Dataset entries

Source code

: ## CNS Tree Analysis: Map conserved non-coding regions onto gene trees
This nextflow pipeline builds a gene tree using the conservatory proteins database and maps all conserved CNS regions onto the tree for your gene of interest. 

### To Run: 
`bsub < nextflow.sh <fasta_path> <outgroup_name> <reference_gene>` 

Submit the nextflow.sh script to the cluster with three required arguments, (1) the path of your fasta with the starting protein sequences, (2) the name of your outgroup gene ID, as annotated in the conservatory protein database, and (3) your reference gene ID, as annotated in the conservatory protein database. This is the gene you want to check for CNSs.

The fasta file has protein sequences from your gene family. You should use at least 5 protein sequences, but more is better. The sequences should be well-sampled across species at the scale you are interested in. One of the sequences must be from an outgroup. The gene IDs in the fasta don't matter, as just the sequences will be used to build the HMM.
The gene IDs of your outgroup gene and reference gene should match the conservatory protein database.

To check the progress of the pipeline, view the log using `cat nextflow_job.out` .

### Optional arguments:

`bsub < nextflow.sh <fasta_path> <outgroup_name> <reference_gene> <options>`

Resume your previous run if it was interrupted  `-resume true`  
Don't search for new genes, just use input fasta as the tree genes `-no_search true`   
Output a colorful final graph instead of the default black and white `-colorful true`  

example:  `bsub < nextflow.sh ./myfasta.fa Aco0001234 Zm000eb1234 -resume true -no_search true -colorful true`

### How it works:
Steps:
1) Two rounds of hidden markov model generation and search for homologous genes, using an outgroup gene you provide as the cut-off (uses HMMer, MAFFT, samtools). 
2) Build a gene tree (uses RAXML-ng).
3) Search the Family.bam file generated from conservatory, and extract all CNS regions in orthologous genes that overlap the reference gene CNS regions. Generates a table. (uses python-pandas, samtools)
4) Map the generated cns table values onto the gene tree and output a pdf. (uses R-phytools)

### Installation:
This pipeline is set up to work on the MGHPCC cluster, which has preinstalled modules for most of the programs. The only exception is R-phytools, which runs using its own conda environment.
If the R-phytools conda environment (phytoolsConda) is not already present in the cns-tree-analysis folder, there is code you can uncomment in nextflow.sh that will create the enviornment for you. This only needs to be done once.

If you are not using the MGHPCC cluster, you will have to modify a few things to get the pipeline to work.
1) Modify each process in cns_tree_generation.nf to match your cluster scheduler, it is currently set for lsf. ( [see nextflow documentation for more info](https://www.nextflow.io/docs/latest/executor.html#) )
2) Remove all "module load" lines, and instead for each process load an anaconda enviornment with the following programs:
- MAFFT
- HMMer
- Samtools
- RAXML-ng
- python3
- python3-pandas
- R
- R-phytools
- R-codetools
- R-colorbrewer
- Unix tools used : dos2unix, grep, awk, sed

* WHAT YOU ARE ASKED TO DO
Whenever a line above contains "table", copy that line.

* SOLUTION BELOW
3) Search the Family.bam file generated from conservatory, and extract all CNS regions in orthologous genes that overlap the reference gene CNS regions. Generates a table. (uses python-pandas, samtools)
4) Map the generated cns table values onto the gene tree and output a pdf. (uses R-phytools)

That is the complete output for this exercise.